Brain to self: I like this painting. Now panic.
For me, and I imagine many other people learning to paint, there is an outer struggle and then there is the inner struggle. The outer struggle is how to draw the curve of the nose or how much medium you need to add to paint so that it has intensity but doesn’t obliterate all things underneath.
The inner is a different set of problems. The inner is learning how to still the critic, how to calm the panic, and how to motivate yourself to come back to the same war tomorrow morning after breakfast.

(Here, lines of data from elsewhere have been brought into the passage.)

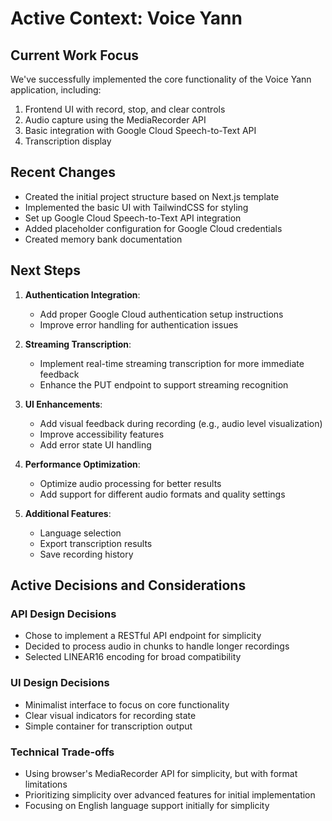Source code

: # Active Context: Voice Yann

## Current Work Focus
We've successfully implemented the core functionality of the Voice Yann application, including:

1. Frontend UI with record, stop, and clear controls
2. Audio capture using the MediaRecorder API
3. Basic integration with Google Cloud Speech-to-Text API
4. Transcription display

## Recent Changes
- Created the initial project structure based on Next.js template
- Implemented the basic UI with TailwindCSS for styling
- Set up Google Cloud Speech-to-Text API integration
- Added placeholder configuration for Google Cloud credentials
- Created memory bank documentation

## Next Steps
1. **Authentication Integration**:
   - Add proper Google Cloud authentication setup instructions
   - Improve error handling for authentication issues

2. **Streaming Transcription**:
   - Implement real-time streaming transcription for more immediate feedback
   - Enhance the PUT endpoint to support streaming recognition

3. **UI Enhancements**:
   - Add visual feedback during recording (e.g., audio level visualization)
   - Improve accessibility features
   - Add error state UI handling

4. **Performance Optimization**:
   - Optimize audio processing for better results
   - Add support for different audio formats and quality settings

5. **Additional Features**:
   - Language selection
   - Export transcription results
   - Save recording history

## Active Decisions and Considerations

### API Design Decisions
- Chose to implement a RESTful API endpoint for simplicity
- Decided to process audio in chunks to handle longer recordings
- Selected LINEAR16 encoding for broad compatibility

### UI Design Decisions
- Minimalist interface to focus on core functionality
- Clear visual indicators for recording state
- Simple container for transcription output

### Technical Trade-offs
- Using browser's MediaRecorder API for simplicity, but with format limitations
- Prioritizing simplicity over advanced features for initial implementation
- Focusing on English language support initially for simplicity 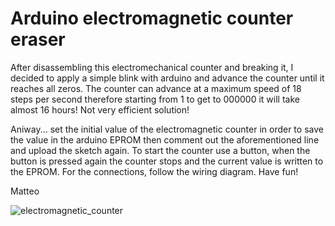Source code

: # Arduino electromagnetic counter eraser

After disassembling this electromechanical counter and breaking it, I decided to apply a simple blink with arduino and advance the counter until it reaches all zeros.
The counter can advance at a maximum speed of 18 steps per second therefore starting from 1 to get to 000000 it will take almost 16 hours! Not very efficient solution!

Aniway...
set the initial value of the electromagnetic counter in order to save the value in the arduino EPROM then comment out the aforementioned line and upload the sketch again.
To start the counter use a button, when the button is pressed again the counter stops and the current value is written to the EPROM.
For the connections, follow the wiring diagram.
Have fun!

Matteo

![electromagnetic_counter](https://github.com/matt199394/electromagnetic_counter_eraser/assets/65487240/b6e6ac69-8cba-4a01-b71d-4fd298d3c073)
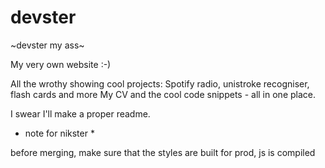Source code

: # devster
~devster my ass~

My very own website :-)

All the wrothy showing cool projects: Spotify radio, unistroke recogniser, flash cards and more
My CV and the cool code snippets - all in one place.

I swear I'll make a proper readme.

* note for nikster * 

before merging, make sure that the styles are built for prod, js is compiled 

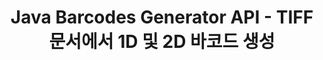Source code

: ---
############################# Static ############################
layout: "auto-gen-gist"
draft: false
path: "ko/assembly/java/barcode/tiff/"
otherformats: PDF HTML XPS MHTML TXT XAML EPUB SVG PS PCL XML OXPS MD EML EMLX MSG 

############################# Head ############################
head_title: "바코드 이미지 문서 및 이메일 메시지를 생성하는 Java API"
head_description: "GroupDocs.Assembly Java API를 사용하면 프로그래머가 문서(PDF, DOC, DOCX, RTF, XLSX, CSV, PPTX) 및 이메일(EML EMLX MSG) 메시지에 바코드를 만들고 추가할 수 있습니다."

############################# Header ############################
title: "Java Barcodes Generator API - TIFF 문서에서 1D 및 2D 바코드 생성"
description: "GroupDocs.Assembly Java API를 사용하면 PDF HTML, XPS, PS, TXT, EPUB, PCL, SVG, 문서 및 이메일(EML, EMLX, MSG) 메시지 내에서 1D 및 2D 바코드 이미지를 생성 및 추가할 수 있습니다."

######################### Download Button #######################
button:
    enable: true

############################# About ############################
about:
    enable: true
    title: "문서 및 이메일에 바코드를 생성하고 삽입하는 방법은 무엇입니까?"
    content: |
       바코드는 인기를 얻고 있으며 오늘날 모든 곳에서 사용됩니다. 1970년대 중반에 식료품점에 등장하기 시작했으며 오늘날에는 책, 티켓, 약물 추적을 위한 병원, 자동차 부품 상점 등에서 찾을 수 있습니다. 이 웹 페이지에서는 Java 애플리케이션에서 문서 및 이메일 내부에 바코드 이미지를 동적으로 생성하고 추가하는 방법을 설명합니다. Java용 GroupDocs.Assembly는 소프트웨어 개발자가 강력한 문서 자동화 및 보고 응용 프로그램을 만드는 데 도움이 되는 매우 유용한 API입니다. PDF, HTML, XPS, Microsoft Office Word, Excel 워크시트, PowerPoint 프레젠테이션, Outlook 전자 메일 등과 같은 많은 인기 있는 문서 형식을 처리하기 위한 지원을 제공합니다. Java API를 사용하면 몇 줄의 코드로 문서와 이메일 메시지에 바코드 이미지를 쉽게 만들고 삽입할 수 있습니다. 또한 바코드 이미지 크기 조정, 앞뒤 색상 변경, 바코드 이미지 해상도 변경, 바코드 텍스트 배치, 글꼴 변경 등과 같은 바코드 이미지 속성 수정을 지원합니다.

############################# content ############################
steps:
    enable: true
    block:
    - title_left: "Java를 통해 TIFF 문서에 바코드 생성"
      content_left: |
       GroupDocs.Assembly Java에는 TIFF 문서 내부에 바코드를 삽입하고 편집하기 위한 완전한 기능이 포함되어 있습니다. 다음 Java 코드 예제는 몇 줄의 코드로 TIFF 문서 내에서 바코드 이미지를 만들고 사용하는 방법을 보여줍니다.

      title_right: "TIFF 파일에 바코드를 추가하는 방법은 무엇입니까?"
      content_right: |
       * [DocumentAssembler](https://apireference.groupdocs.com/assembly/java/com.groupdocs.assembly/DocumentAssembler) 의 인스턴스 생성
       * 샘플 데이터 소스 객체 생성
       * [AssembleDocument](https://apireference.groupdocs.com/assembly/java/com.groupdocs.assembly/DocumentAssembler#assembleDocument-java.io.InputStream-java.io.OutputStream-com.groupdocs.assembly.DataSourceInfo...-) 를 호출합니다 다음 매개변수가 있는 메서드
          * 템플릿 문서를 읽을 스트림.
          * 결과 문서를 작성하는 스트림.
          * 문서 로드 및 저장 옵션.
          * Details 사용할 데이터 소스 개체에 대한 정보입니다.

      gisthash: "ebb6d8215f329f457f843e9a9fc48c9c"
      gistfile: "generate_barcodes_in_presentations.java"     

    - title_left: "시스템 요구 사항"
      content_left: |
       GroupDocs.Assembly Java API는 모든 주요 플랫폼 및 운영 체제에서 지원됩니다. Microsoft Word, Excel, PowerPoint, Outlook, OpenOffice 및 50개 이상의 기타 형식으로 문서를 생성할 수 있습니다. 전체 시스템 요구 사항 가이드를 보려면 [시스템 요구 사항](https://docs.groupdocs.com/assembly/java/system-requirements/)을 방문하십시오. 아래 코드를 실행하기 전에 다음 전제 조건이 컴퓨터에 설치되어 있는지 확인하십시오. 체계:
        * 운영 체제: 마이크로소프트 윈도우, 리눅스, 맥OS
        * 자바 버전 지원: J2SE 7.0(1.7), J2SE 8.0(1.8) 이상
        * [Maven](https://mvnrepository.com/artifact/com.groupdocs/groupdocs-assembly/)에서 최신 버전의 GroupDocs.Assembly Java API 다운로드
        
      title_right: "GroupDocs.Assembly를 사용하는 이유"
      content_right: |
        * 템플릿에서 사용자 정의 문서를 만듭니다.
        * 이메일 첨부 파일을 동적으로 첨부합니다.
        * 문서를 만들고 자동화하는 데 추가 소프트웨어가 필요하지 않습니다.
        * 데이터 소스를 기반으로 출력 문서를 생성합니다.
        * 보고서에 문서 내용을 동적으로 삽입
        * 스프레드시트 조립 중에 수식을 적용합니다.
        * 여러 데이터 형식에 대한 지원 제공
        * 순차적 데이터 작업 지원.

demos:
    enable: true
    

more_formats:
    enable: true


back_to_top:
    enable: true
---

Last year’s tactic was that of distraction. If I began to get frustrated with one set of problems I dodged to the next set. I settled frustration by waving something shiny (A new pattern to try! New paint!) to calm my self anger. And I think this was exactly what I needed for working through all those inner obstacles that can easily take someone down their first year.But as I wade into this year, my second, I am trying to focus. And for January this means I’m working through a set of paintings with a repeatable approach. Draw. Pattern. Scrape. Shape. Texture. And it’s fascinating to watch the inner workings ignite. A sigh of relief after one piece feels good turns into panic that it was a complete fluke. That same set of fears somehow morphs into the fear that everything will look the same (and boring) and then transforms into the what if none of these skills translate to advancing my paintings. I’m setting fuses and laying trip wire for my own damn pathways, and it’s only the 6th of the month. And yet, I imagine that I will be laying them for my entire life. Maybe that inner battle is part of the process, and somehow committing to learning to paint means committing to learning yourself.